With the warm weather comes the lure of traveling with your horse. But whether you’re headed to a regional show or simply a beguiling trail head, you’ll need to carefully transport your horse from stable to destination (and back again). Unsafe trailering can lead to injuries for both you and your horse, and improper hauling practices can result in colic or overheating of your prized animal. Here are some tips that can help make your road trip safe and enjoyable.

Train your horse to load

HorseAs prey animals, horses have an instinctive aversion to dark, enclosed spaces, so entering the confines of a horse trailer does not come naturally to your equine companion. Consequently, you’ll need to train your horse to calmly enter the trailer. One strategy is to lead your horse to the trailer after a hard workout, encouraging and rewarding him with every step towards the trailer. That way, your horse will learn to think of the trailer as a welcome resting place.

Lead the horse up the ramp with confidence—any reluctance or apprehension on your part will make your animal skittish.
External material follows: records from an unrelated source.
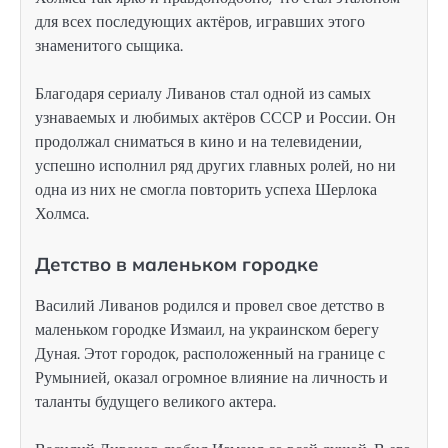
для всех последующих актёров, игравших этого
знаменитого сыщика.
Благодаря сериалу Ливанов стал одной из самых
узнаваемых и любимых актёров СССР и России. Он
продолжал сниматься в кино и на телевидении,
успешно исполнил ряд других главных ролей, но ни
одна из них не смогла повторить успеха Шерлока
Холмса.
Детство в маленьком городке
Василий Ливанов родился и провел свое детство в
маленьком городке Измаил, на украинском берегу
Дуная. Этот городок, расположенный на границе с
Румынией, оказал огромное влияние на личность и
таланты будущего великого актера.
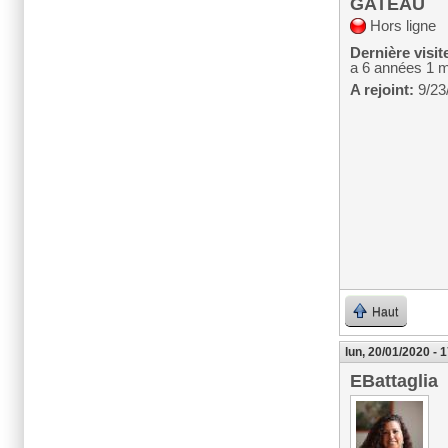
GATEAU
Hors ligne
Dernière visit
a 6 années 1 
A rejoint:
9/23
Haut
lun, 20/01/2020 - 
EBattaglia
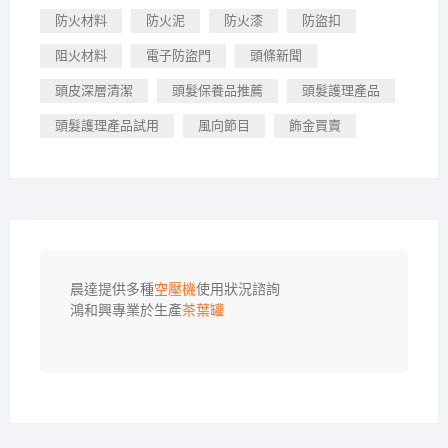
防火材料
防火泥
防火漆
防盜扣
阻火材料
電子防盜門
頭條新聞
頭皮深層清潔
頭髮保養品推薦
頭髮護理產品
頭髮護理產品試用
風向節目
飾金買賣
晨達提供多種
空壓機
使用狀況諮詢

鴻和興專業於生產
茶葉罐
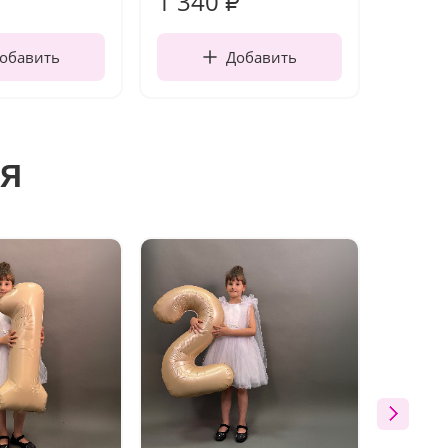
1 340
170
₽
обавить
Добавить
я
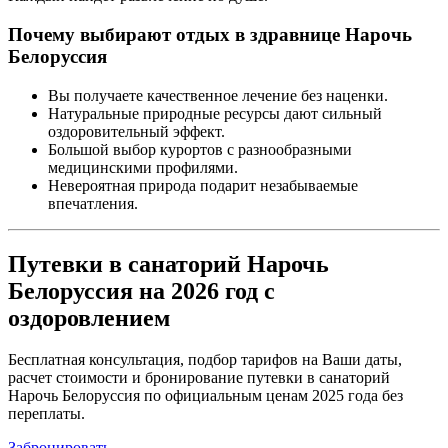
Почему выбирают отдых в здравнице Нарочь
Белоруссия
Вы получаете качественное лечение без наценки.
Натуральные природные ресурсы дают сильный
оздоровительный эффект.
Большой выбор курортов с разнообразными
медицинскими профилями.
Невероятная природа подарит незабываемые
впечатления.
Путевки в санаторий Нарочь
Белоруссия на 2026 год с
оздоровлением
Бесплатная консультация, подбор тарифов на Ваши даты,
расчет стоимости и бронирование путевки в санаторий
Нарочь Белоруссия по официальным ценам 2025 года без
переплаты.
Забронировать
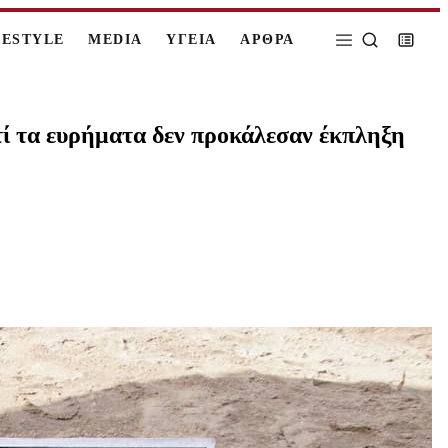
FESTYLE
MEDIA
ΥΓΕΙΑ
ΑΡΘΡΑ
τί τα ευρήματα δεν προκάλεσαν έκπληξη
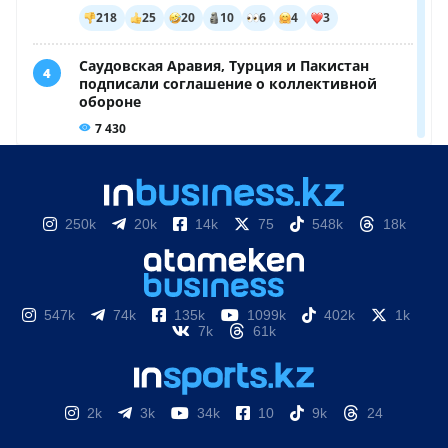
250k
20k
14k
75
548k
18k
547k
74k
135k
1099k
402k
1k
7k
61k
2k
3k
34k
10
9k
24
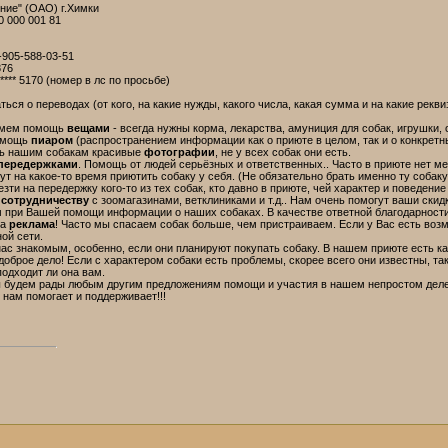
ние" (ОАО) г.Химки
0 000 001 81
-905-588-03-51
876
* **** 5170 (номер в лс по просьбе)
ься о переводах (от кого, на какие нужды, какого числа, какая сумма и на какие рекв
римем помощь
вещами
- всегда нужны корма, лекарства, амуниция для собак, игрушки, о
омощь
пиаром
(распространением информации как о приюте в целом, так и о конкретны
ть нашим собакам красивые
фотографии
, не у всех собак они есть.
передержками
. Помощь от людей серьёзных и ответственных.. Часто в приюте нет м
ут на какое-то время приютить собаку у себя. (Не обязательно брать именно ту собак
езти на передержку кого-то из тех собак, кто давно в приюте, чей характер и поведение
ы
сотрудничеству
с зоомагазинами, ветклиниками и т.д.. Нам очень помогут ваши ски
 при Вашей помощи информации о наших собаках. В качестве ответной благодарност
на
реклама
! Часто мы спасаем собак больше, чем пристраиваем. Если у Вас есть возм
ой сети.
ас знакомым, особенно, если они планируют покупать собаку. В нашем приюте есть как
доброе дело! Если с характером собаки есть проблемы, скорее всего они известны, та
подходит ли она вам.
мы будем рады любым другим предложениям помощи и участия в нашем непростом деле
 нам помогает и поддерживает!!!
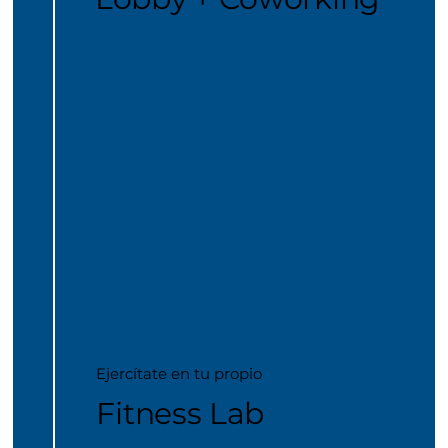
Ejercítate en tu propio
Fitness Lab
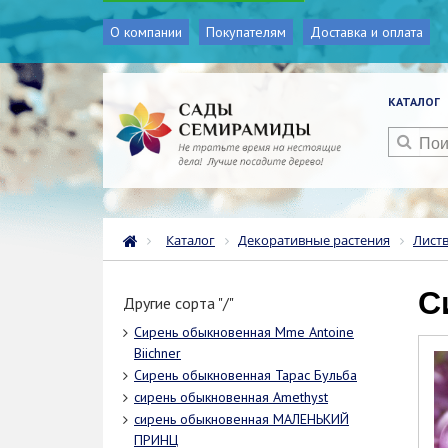
О компании
Покупателям
Доставка и оплата
КАТАЛОГ
Каталог
Декоративные растения
Лист
Другие сорта "/"
Сирень обыкновенная Mme Antoine
Biichner
Сирень обыкновенная Тарас Бульба
сирень обыкновенная Amethyst
сирень обыкновенная МАЛЕНЬКИЙ
ПРИНЦ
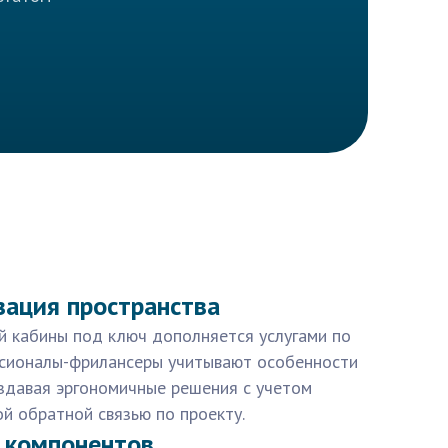
зация пространства
й кабины под ключ дополняется услугами по
ссионалы-фрилансеры учитывают особенности
оздавая эргономичные решения с учетом
ой обратной связью по проекту.
 компонентов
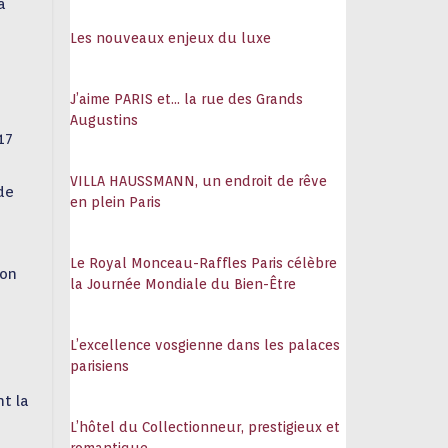
à
108
Les nouveaux enjeux du luxe
J’aime PARIS et… la rue des Grands
Augustins
17
VILLA HAUSSMANN, un endroit de rêve
 de
en plein Paris
Le Royal Monceau-Raffles Paris célèbre
non
la Journée Mondiale du Bien-Être
L’excellence vosgienne dans les palaces
parisiens
nt la
L’hôtel du Collectionneur, prestigieux et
Walk into the trailer facing forward, since facing your horse can cause it to hesitate or balk. Always make sure that the trailer is properly hitched to the tow vehicle, even during practice sessions. Loading a horse into an unhitched trailer is an invitation to injury for both horse and handler.

Prepare your horse for the drive

You’ll want to protect your horse’s legs, head, and rear for the inevitable sways and jolts that come with being hauled in a trailer. Wrap your animal’s legs with standing bandages or fit your animal with shipping boots, either of which protect against serious leg injuries. Depending on your horse's temperament, a head bumper may be beneficial. If your horse tends to lean on the trailer’s butt bar, a tail wrap may help prevent rubbing.

You can position your horse facing forward or backward, whichever direction seems to minimize the animal’s stress. If your horse shows no preference, consider having it face forward, as backward facing horses tend to slip more during transport. If space allows, consider positioning your animal on a 45-degree slant, as horses seem to prefer this orientation.

While most horses are used to being tied in a trailer, you’ll want to ensure that the length of tie allows your horse to lower its head vertically. Tying a horse's head too tightly interferes with proper respiratory and sinus drainage and can lead to life-threatening pneumonia.

Make sure the trailer will provide adequate ventilation during the drive, to prevent your horse from overheating. If you’re hauling during especially hot or intensely humid weather, you might want to use an air-conditioned trailer.

Whatever the weather, be certain that your horse has access to food and water during long trips. Water is especially important, as trailered horses can easily become dehydrated. Carry enough water to keep your horse hydrated even if your encounter traffic tie-ups or suffer a mechanical breakdown.
And since accidents and unexpected illnesses can occur, always carry an emergency medical kit. This should include phenylbutazone (Bute), bandages and gauze, bandage scissors, alcohol, electrolytes, eye wash, thermometer, and antiseptic ointment.

Take regular breaks

During longer trips, both you and your horse need to take rest stops every three to four hours. Offer your horse water, and then let it relax for 15 to 30 minutes while you check the leg wraps, head bumper, and the condition inside the trailer. Encourage your horse to drink again before hitting the road.
On very long drives, include a 45-minute break every 6 to 8 hours. Change the hay nets and muck out any feces during this longer break. It’s a good idea to keep your horse trailered during this and the shorter rest stops, since your animal could panic and break free in unfamiliar surroundings, posing a danger to itself and folks nearby.

If your trip is longer than one day, plan for your horse to be stabled for the night. Thoroughly clean the trailer of loose hay and feces before reloading your horse in the morning.

With training and adequate preparation, even a lengthy road trip can be a safe and comfortable experience for both you and your horse.